Request to OpenAI with context:
// iOS
struct ResponseGenerationRequest: Encodable {
let model = "gpt-4o-mini"
let stream = true
let messages: [ChatMessage]
}
func buildMessages(ticket: Ticket, history: [Message], agentKnowledgeBase: String) -> [ChatMessage] {
var messages = [ChatMessage]()
messages.append(ChatMessage(
role: "system",
content: """
You are a support agent for \(companyName). Keep responses short, to the point, no filler.
Knowledge base:\n\(agentKnowledgeBase)
Customer order status: \(ticket.orderStatus ?? "no data")
"""
))
history.suffix(6).forEach { msg in
messages.append(ChatMessage(role: msg.role, content: msg.text))
}
messages.append(ChatMessage(role: "user", content: ticket.latestMessage))
return messages
}
suffix(6) takes last 6 messages, not entire history. Long context increases cost and response time; for most tickets, 3–4 messages suffice.
Response streaming: why it matters
Without streaming, agent waits 2–5 seconds for full LLM response. With stream: true, first words appear in 300–500 ms. Critical for mobile operator UX.
// Parse SSE stream
func streamResponse(for request: URLRequest) -> AsyncStream<String> {
AsyncStream { continuation in
let task = URLSession.shared.dataTask(with: request) { data, response, error in
// not for streaming
}
// Use URLSession.bytes for SSE
Task {
let (bytes, _) = try await URLSession.shared.bytes(for: request)

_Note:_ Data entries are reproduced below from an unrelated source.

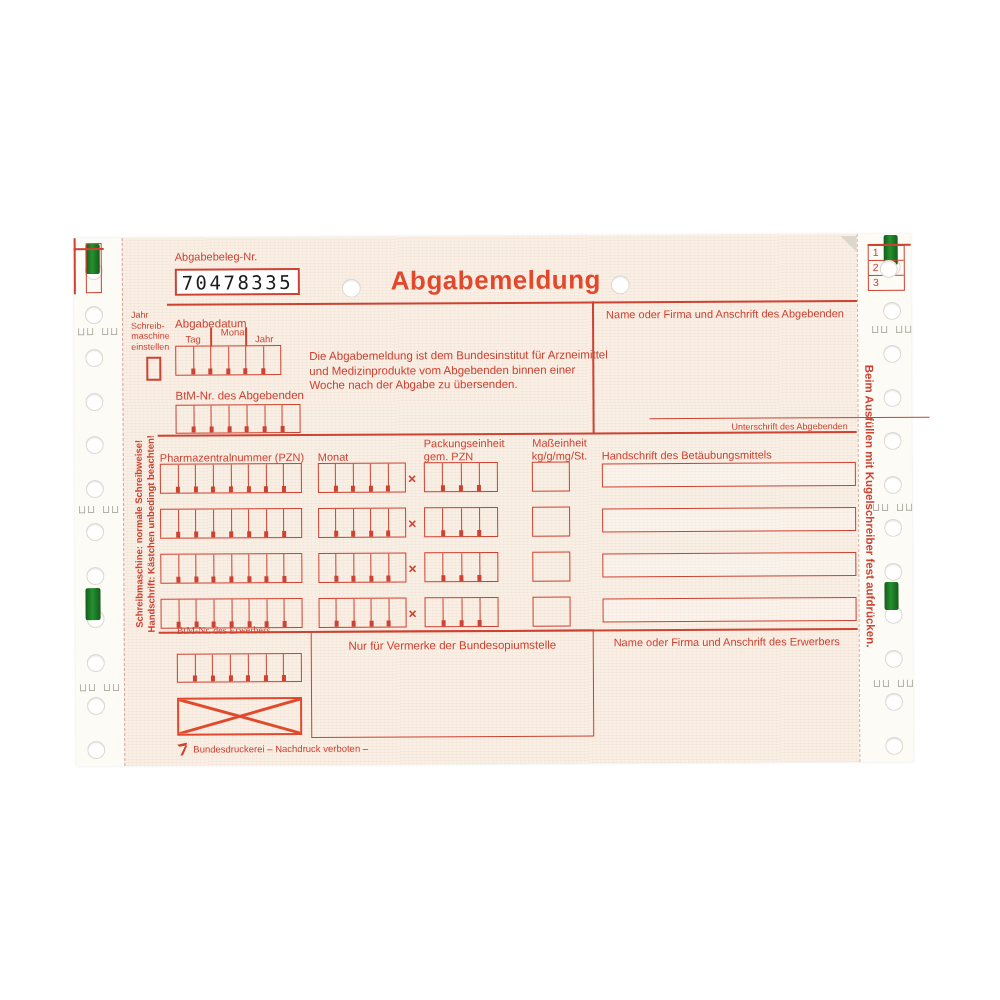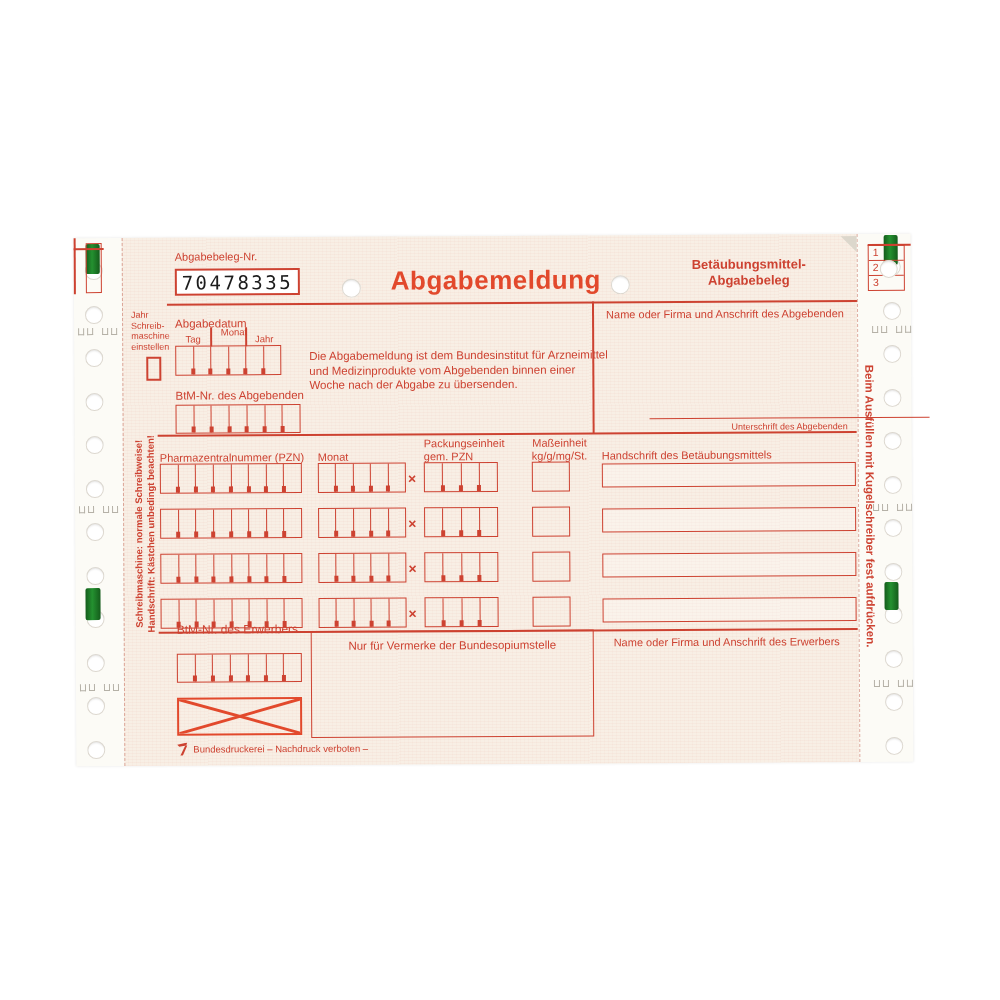"Betäubungsmittel-" div.rtxt { html: <div> <span>Betäubungsmittel-</span><br> <span>Abgabebeleg</span> </div> -> none }
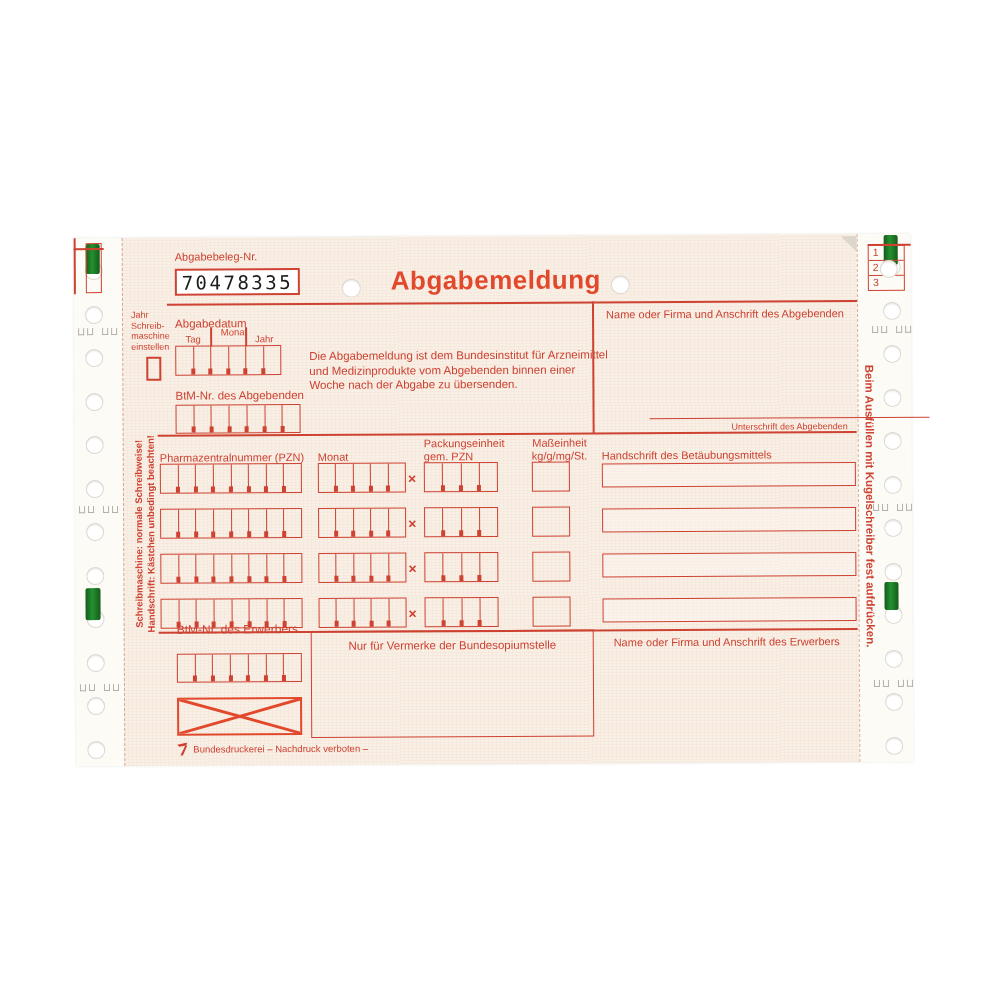"BtM-Nr. des Erwerbers" div.rtxt { font-family: none -> Liberation Serif, serif; font-size: 12px -> 10px }
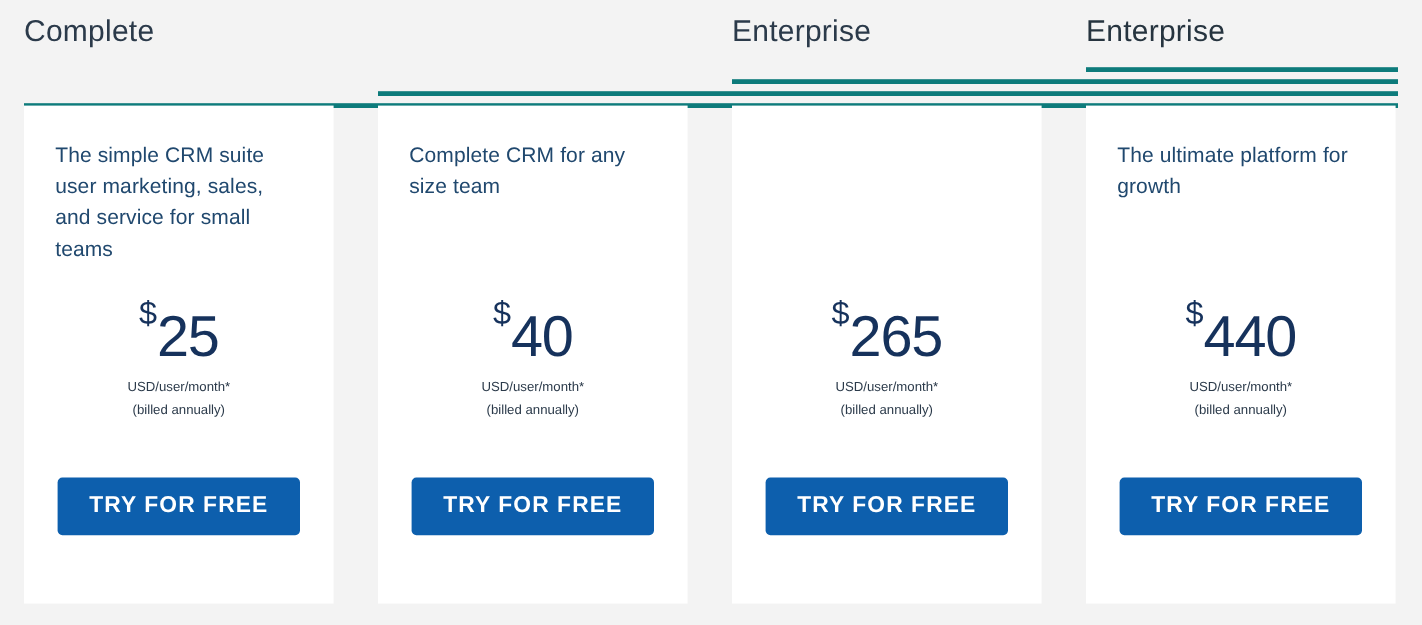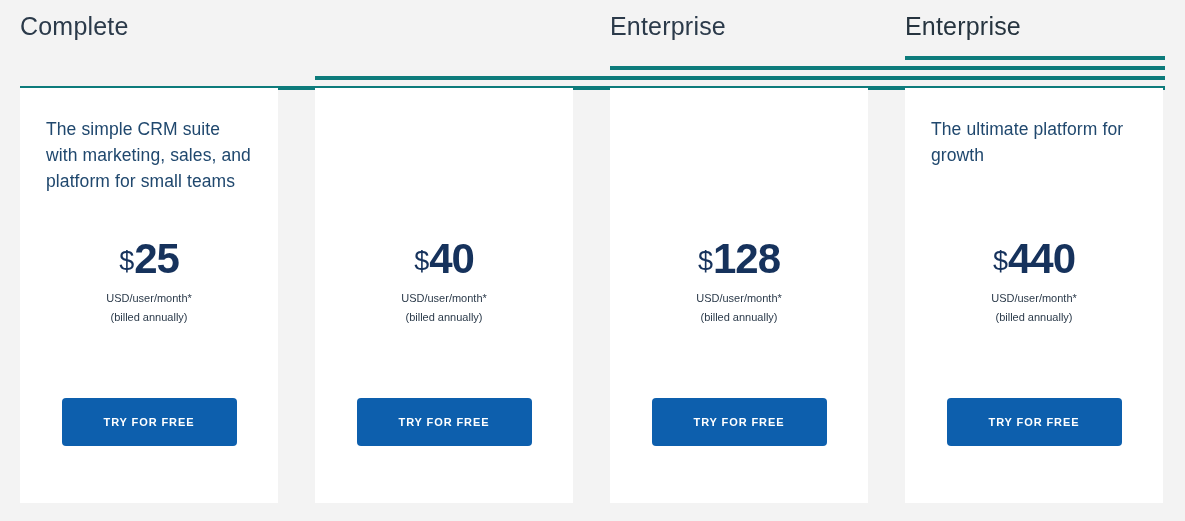"The simple CRM suite with" p.card-desc { text: with marketing, sales, and platform -> user marketing, sales, and service }
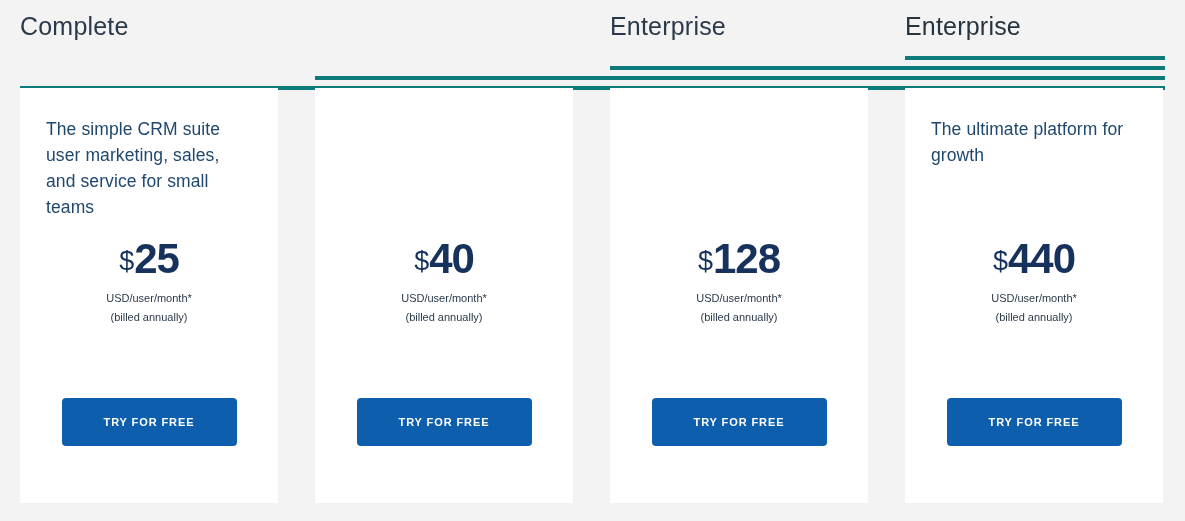"Complete CRM for any size" p.card-desc { html: none -> <p>Complete CRM for any size team</p> }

for try await line in bytes.lines {
guard line.hasPrefix("data: "),
let json = line.dropFirst(6).data(using: .utf8),
let chunk = try? JSONDecoder().decode(StreamChunk.self, from: json),
let text = chunk.choices.first?.delta.content
else { continue }
continuation.yield(text)
}
continuation.finish()
}
}
}
Android uses OkHttp with EventSourceListener from okhttp-sse library or parses responseBody.source() line-by-line.
Draft editor
Generated text is draft, not final. UI must have:
- Edit field opens immediately with text—agent sees what can be edited
- "Regenerate" button for new version on same topic
- "Adjust tone": more formal / neutral / empathetic—additional prompt suffix
- Edit distance counter vs original—track how agents modify AI output
// Android Compose
@Composable
fun ResponseEditor(
aiDraft: String,
onSend: (String) -> Unit,
onRegenerate: () -> Unit
) {
var editedText by remember { mutableStateOf(aiDraft) }
val editDistance = remember(editedText, aiDraft) {
levenshteinDistance(aiDraft, editedText) // custom utility
}
Column {
OutlinedTextField(
value = editedText,
onValueChange = { editedText = it },
modifier = Modifier.fillMaxWidth().heightIn(min = 120.dp)
)
Row {
Text("Edits: $editDistance chars", style = MaterialTheme.typography.labelSmall)
Spacer(Modifier.weight(1f))
TextButton(onClick = onRegenerate) { Text("Rewrite") }
Button(onClick = { onSend(editedText) }) { Text("Send") }
}
}
}
Edit distance counter isn't UI decoration. Log it to analytics: if agents edit > 50% of text, model is poorly tuned to knowledge base.
Knowledge base and RAG
For specific product questions, LLM hallucinates without context. Add RAG (Retrieval-Augmented Generation): before generating, vector search internal docs and insert relevant chunks into system prompt.
Backend: Pinecone, Weaviate, or pgvector (if PostgreSQL exists). Mobile client doesn't participate—just receives ready system prompt from server.
Timeline estimates
Basic generation without streaming via OpenAI—2–3 days. Full editor with streaming + tone adjustment + edit analytics—1.5–2 weeks. RAG backend integration—separate 1–2 weeks.